According to a DailyMail article, The BLM paid one ranching family (Drummond family) $24-million in taxpayer monies to hold native-species American wild horses off-range. Holding these keystone species herbivores in confinement where they cannot perform their critical evolutionary roles in North American wilderness areas is a crime against nature, and is costing American taxpayers dearly in money and natural resources that are devastated by such mismanagement.
There is a common-sense scientifically-supported Plan to accomplish wildfire reduction and save wild horses. That Plan also saves taxpayers more than $100-Million annually, and is affectionately called, “Wild Horse Fire Brigade.”
How Climate Change Affects Wildfire:
When annual grass and brush fuels become excessive and ubiquitous across the landscape as a result of depleted native species herbivore populations, as is the case now, these prodigious super-hot burning fuels are then subjected to a warmer climate.
The warmer climate allows these excessive fuels to dry sooner, and stay dry longer, making them prime for ignition by acts of man and nature. These super-hot burning grasses and brush are what fuel wildfires into the realm of super-hot, fast-burning catastrophic wildfires that are destroying thousands of homes, taking lives, and devastating our western forests, incinerating everything in their path.
According to Science Magazine:
“By altering the quantity and distribution of fuel supplies, large herbivores can shape the frequency, intensity, and spatial distribution of fires across a landscape. There are even unique interactions among large herbivore populations that can influence fire regimes.”
The Department of Interior (DOI), Bureau of Land Management (BLM) and Department of Agriculture (USDA) have been less than kind to our environment and our natural resources, especially native species American wild horses. Part of that cruelty stems from ignorance as to the actual behavioral ecology of native-species American wild horses; this I can attest to, and prove in a court of law.
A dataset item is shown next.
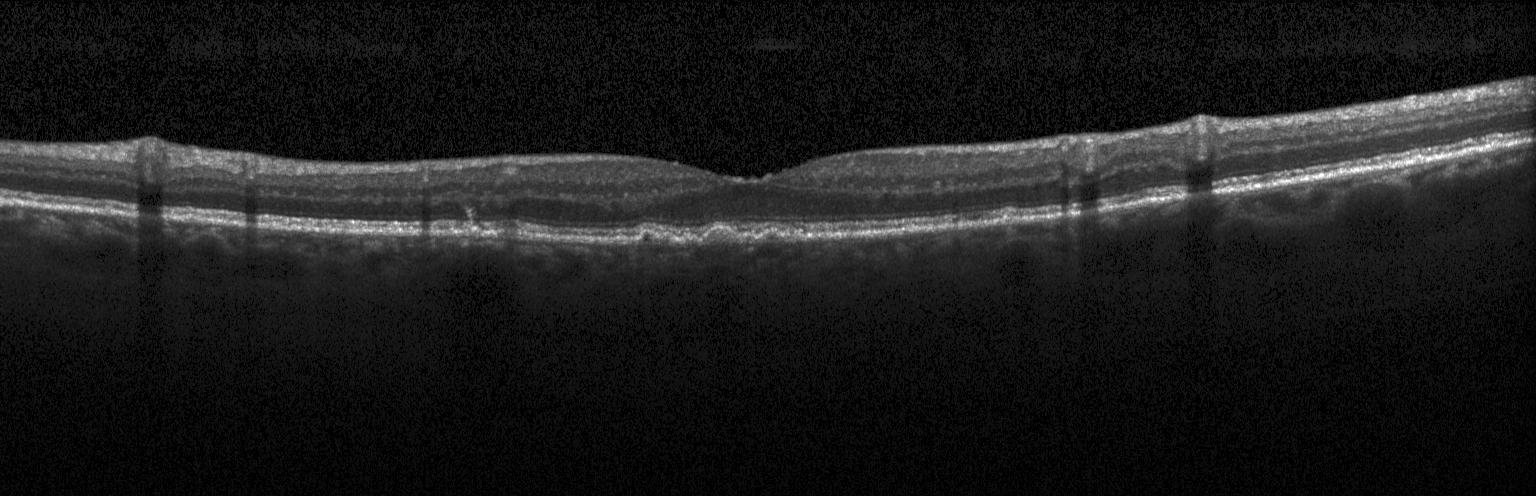
Fovea-centered · instrument: Heidelberg Spectralis · OCT B-scan
Drusen.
By this Letter, I am requesting that you consider and enact via Executive Order, the Draft Outline for a legislative bill linked herein below.
American taxpayer’s public lands and critical natural resources, including wild horses, must be honestly managed under the rules of the Federal Land Policy and Management Act (FLPMA).
*The Federal Land Policy and Management Act, or FLPMA required(s) that: “… wild horses and burros shall be considered comparably with other resource values in the formulations of land use plans” 43 CFR Sec. 4700.0-6
*The Ninth Circuit Court of Appeals has opined in regard to the “native species” and “wildlife” status of wild horses as follows:
“The U.S. Ninth Circuit Court of Appeals in California recognized wild horses as native species, explaining that BLM “establishes Appropriate Management Levels (“AMLs”) for populations of native species – including wild horses, burros, and other wildlife – and introduced animals, such as livestock.” In Defense of Animals, et al. v. U.S. Dept. Interior, et al., No. 12-17804, *6 (9th Cir. May 12, 2014). On Sep 28, 2011 (See Craters AR at 16698. Memorandum Decision & Order) the court addressed “sensitive” species pursuant to BLM’s 2001 Special Status Species Policy. This Policy requires that “sensitive” species be afforded, at a minimum, the same protections as candidate species for listing under the ESA. It called on BLM managers to “obtain and use the best available information deemed necessary to evaluate the status of special status species in areas affected by land use plans …” See Policy at § 6840.22A. Under the Policy, those land use plans “shall be sufficiently detailed to identify and resolve significant land use conflicts with special status species without deferring conflict resolution to implementation-level planning.”